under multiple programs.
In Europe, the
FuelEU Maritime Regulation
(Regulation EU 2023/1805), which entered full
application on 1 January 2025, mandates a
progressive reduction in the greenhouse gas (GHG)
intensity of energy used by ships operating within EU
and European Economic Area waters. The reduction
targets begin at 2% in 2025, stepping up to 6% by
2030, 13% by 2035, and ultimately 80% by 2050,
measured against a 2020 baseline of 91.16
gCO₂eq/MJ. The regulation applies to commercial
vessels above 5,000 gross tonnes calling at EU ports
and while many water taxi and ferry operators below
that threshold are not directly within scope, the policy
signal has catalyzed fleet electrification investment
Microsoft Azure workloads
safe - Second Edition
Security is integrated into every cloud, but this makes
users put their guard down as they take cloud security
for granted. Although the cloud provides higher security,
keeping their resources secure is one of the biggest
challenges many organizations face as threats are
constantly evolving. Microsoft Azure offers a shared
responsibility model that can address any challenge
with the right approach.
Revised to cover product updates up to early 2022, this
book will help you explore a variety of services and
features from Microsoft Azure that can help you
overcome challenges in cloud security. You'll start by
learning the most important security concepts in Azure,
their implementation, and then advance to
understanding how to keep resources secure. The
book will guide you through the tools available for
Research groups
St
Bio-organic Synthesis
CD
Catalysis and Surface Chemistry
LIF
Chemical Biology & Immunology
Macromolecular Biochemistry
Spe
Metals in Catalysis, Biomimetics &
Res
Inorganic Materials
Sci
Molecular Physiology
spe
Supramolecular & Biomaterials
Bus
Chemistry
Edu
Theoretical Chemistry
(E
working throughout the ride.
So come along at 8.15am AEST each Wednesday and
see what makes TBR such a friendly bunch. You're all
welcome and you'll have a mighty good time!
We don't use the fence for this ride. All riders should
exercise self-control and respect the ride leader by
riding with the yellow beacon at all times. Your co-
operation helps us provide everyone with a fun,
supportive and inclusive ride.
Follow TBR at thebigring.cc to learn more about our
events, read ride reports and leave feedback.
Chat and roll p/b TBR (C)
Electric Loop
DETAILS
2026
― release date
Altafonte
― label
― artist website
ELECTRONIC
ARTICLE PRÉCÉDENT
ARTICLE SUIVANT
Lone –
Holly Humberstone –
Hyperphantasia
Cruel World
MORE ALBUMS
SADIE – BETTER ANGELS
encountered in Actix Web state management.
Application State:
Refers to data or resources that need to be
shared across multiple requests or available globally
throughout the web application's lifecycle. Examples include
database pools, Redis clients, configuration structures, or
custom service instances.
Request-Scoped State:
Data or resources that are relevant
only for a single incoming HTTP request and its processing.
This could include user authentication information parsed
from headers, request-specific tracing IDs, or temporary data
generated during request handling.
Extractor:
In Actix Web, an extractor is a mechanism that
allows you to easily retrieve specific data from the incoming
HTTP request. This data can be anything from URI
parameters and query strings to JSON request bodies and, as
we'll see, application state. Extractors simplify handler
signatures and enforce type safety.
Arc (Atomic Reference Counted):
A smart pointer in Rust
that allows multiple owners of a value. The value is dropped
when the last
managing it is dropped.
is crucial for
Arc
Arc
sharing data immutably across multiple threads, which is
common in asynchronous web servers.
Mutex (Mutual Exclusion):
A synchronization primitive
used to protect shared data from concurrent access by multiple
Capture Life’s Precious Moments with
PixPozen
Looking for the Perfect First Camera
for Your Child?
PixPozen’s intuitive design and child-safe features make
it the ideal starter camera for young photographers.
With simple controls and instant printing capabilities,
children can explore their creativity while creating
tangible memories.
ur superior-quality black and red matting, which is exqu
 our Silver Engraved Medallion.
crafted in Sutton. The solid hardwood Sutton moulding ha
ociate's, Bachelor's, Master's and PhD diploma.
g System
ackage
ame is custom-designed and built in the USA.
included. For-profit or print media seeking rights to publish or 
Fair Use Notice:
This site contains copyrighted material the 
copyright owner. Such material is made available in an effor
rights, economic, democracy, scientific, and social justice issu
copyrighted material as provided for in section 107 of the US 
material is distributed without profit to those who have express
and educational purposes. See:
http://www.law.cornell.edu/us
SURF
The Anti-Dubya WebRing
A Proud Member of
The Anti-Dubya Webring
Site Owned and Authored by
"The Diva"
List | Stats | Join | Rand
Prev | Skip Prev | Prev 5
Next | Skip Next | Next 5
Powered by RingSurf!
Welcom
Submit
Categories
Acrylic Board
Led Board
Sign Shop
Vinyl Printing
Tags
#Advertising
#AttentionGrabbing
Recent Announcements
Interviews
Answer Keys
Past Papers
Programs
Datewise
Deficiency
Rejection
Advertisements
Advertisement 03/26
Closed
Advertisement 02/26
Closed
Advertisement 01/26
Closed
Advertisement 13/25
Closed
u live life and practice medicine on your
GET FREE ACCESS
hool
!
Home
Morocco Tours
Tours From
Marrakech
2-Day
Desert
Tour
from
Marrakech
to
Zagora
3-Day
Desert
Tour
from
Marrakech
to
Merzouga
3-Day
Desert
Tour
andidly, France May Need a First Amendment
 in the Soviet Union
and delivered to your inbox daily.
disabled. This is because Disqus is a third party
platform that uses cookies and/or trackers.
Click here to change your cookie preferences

ASSIGNMENT:
Copy out the records above without altering anything.

RESPONSE AREA:
under multiple programs.
In Europe, the
FuelEU Maritime Regulation
(Regulation EU 2023/1805), which entered full
application on 1 January 2025, mandates a
progressive reduction in the greenhouse gas (GHG)
intensity of energy used by ships operating within EU
and European Economic Area waters. The reduction
targets begin at 2% in 2025, stepping up to 6% by
2030, 13% by 2035, and ultimately 80% by 2050,
measured against a 2020 baseline of 91.16
gCO₂eq/MJ. The regulation applies to commercial
vessels above 5,000 gross tonnes calling at EU ports
and while many water taxi and ferry operators below
that threshold are not directly within scope, the policy
signal has catalyzed fleet electrification investment
Microsoft Azure workloads
safe - Second Edition
Security is integrated into every cloud, but this makes
users put their guard down as they take cloud security
for granted. Although the cloud provides higher security,
keeping their resources secure is one of the biggest
challenges many organizations face as threats are
constantly evolving. Microsoft Azure offers a shared
responsibility model that can address any challenge
with the right approach.
Revised to cover product updates up to early 2022, this
book will help you explore a variety of services and
features from Microsoft Azure that can help you
overcome challenges in cloud security. You'll start by
learning the most important security concepts in Azure,
their implementation, and then advance to
understanding how to keep resources secure. The
book will guide you through the tools available for
Research groups
St
Bio-organic Synthesis
CD
Catalysis and Surface Chemistry
LIF
Chemical Biology & Immunology
Macromolecular Biochemistry
Spe
Metals in Catalysis, Biomimetics &
Res
Inorganic Materials
Sci
Molecular Physiology
spe
Supramolecular & Biomaterials
Bus
Chemistry
Edu
Theoretical Chemistry
(E
working throughout the ride.
So come along at 8.15am AEST each Wednesday and
see what makes TBR such a friendly bunch. You're all
welcome and you'll have a mighty good time!
We don't use the fence for this ride. All riders should
exercise self-control and respect the ride leader by
riding with the yellow beacon at all times. Your co-
operation helps us provide everyone with a fun,
supportive and inclusive ride.
Follow TBR at thebigring.cc to learn more about our
events, read ride reports and leave feedback.
Chat and roll p/b TBR (C)
Electric Loop
DETAILS
2026
― release date
Altafonte
― label
― artist website
ELECTRONIC
ARTICLE PRÉCÉDENT
ARTICLE SUIVANT
Lone –
Holly Humberstone –
Hyperphantasia
Cruel World
MORE ALBUMS
SADIE – BETTER ANGELS
encountered in Actix Web state management.
Application State:
Refers to data or resources that need to be
shared across multiple requests or available globally
throughout the web application's lifecycle. Examples include
database pools, Redis clients, configuration structures, or
custom service instances.
Request-Scoped State:
Data or resources that are relevant
only for a single incoming HTTP request and its processing.
This could include user authentication information parsed
from headers, request-specific tracing IDs, or temporary data
generated during request handling.
Extractor:
In Actix Web, an extractor is a mechanism that
allows you to easily retrieve specific data from the incoming
HTTP request. This data can be anything from URI
parameters and query strings to JSON request bodies and, as
we'll see, application state. Extractors simplify handler
signatures and enforce type safety.
Arc (Atomic Reference Counted):
A smart pointer in Rust
that allows multiple owners of a value. The value is dropped
when the last
managing it is dropped.
is crucial for
Arc
Arc
sharing data immutably across multiple threads, which is
common in asynchronous web servers.
Mutex (Mutual Exclusion):
A synchronization primitive
used to protect shared data from concurrent access by multiple
Capture Life’s Precious Moments with
PixPozen
Looking for the Perfect First Camera
for Your Child?
PixPozen’s intuitive design and child-safe features make
it the ideal starter camera for young photographers.
With simple controls and instant printing capabilities,
children can explore their creativity while creating
tangible memories.
ur superior-quality black and red matting, which is exqu
 our Silver Engraved Medallion.
crafted in Sutton. The solid hardwood Sutton moulding ha
ociate's, Bachelor's, Master's and PhD diploma.
g System
ackage
ame is custom-designed and built in the USA.
included. For-profit or print media seeking rights to publish or 
Fair Use Notice:
This site contains copyrighted material the 
copyright owner. Such material is made available in an effor
rights, economic, democracy, scientific, and social justice issu
copyrighted material as provided for in section 107 of the US 
material is distributed without profit to those who have express
and educational purposes. See:
http://www.law.cornell.edu/us
SURF
The Anti-Dubya WebRing
A Proud Member of
The Anti-Dubya Webring
Site Owned and Authored by
"The Diva"
List | Stats | Join | Rand
Prev | Skip Prev | Prev 5
Next | Skip Next | Next 5
Powered by RingSurf!
Welcom
Submit
Categories
Acrylic Board
Led Board
Sign Shop
Vinyl Printing
Tags
#Advertising
#AttentionGrabbing
Recent Announcements
Interviews
Answer Keys
Past Papers
Programs
Datewise
Deficiency
Rejection
Advertisements
Advertisement 03/26
Closed
Advertisement 02/26
Closed
Advertisement 01/26
Closed
Advertisement 13/25
Closed
u live life and practice medicine on your
GET FREE ACCESS
hool
!
Home
Morocco Tours
Tours From
Marrakech
2-Day
Desert
Tour
from
Marrakech
to
Zagora
3-Day
Desert
Tour
from
Marrakech
to
Merzouga
3-Day
Desert
Tour
andidly, France May Need a First Amendment
 in the Soviet Union
and delivered to your inbox daily.
disabled. This is because Disqus is a third party
platform that uses cookies and/or trackers.
Click here to change your cookie preferences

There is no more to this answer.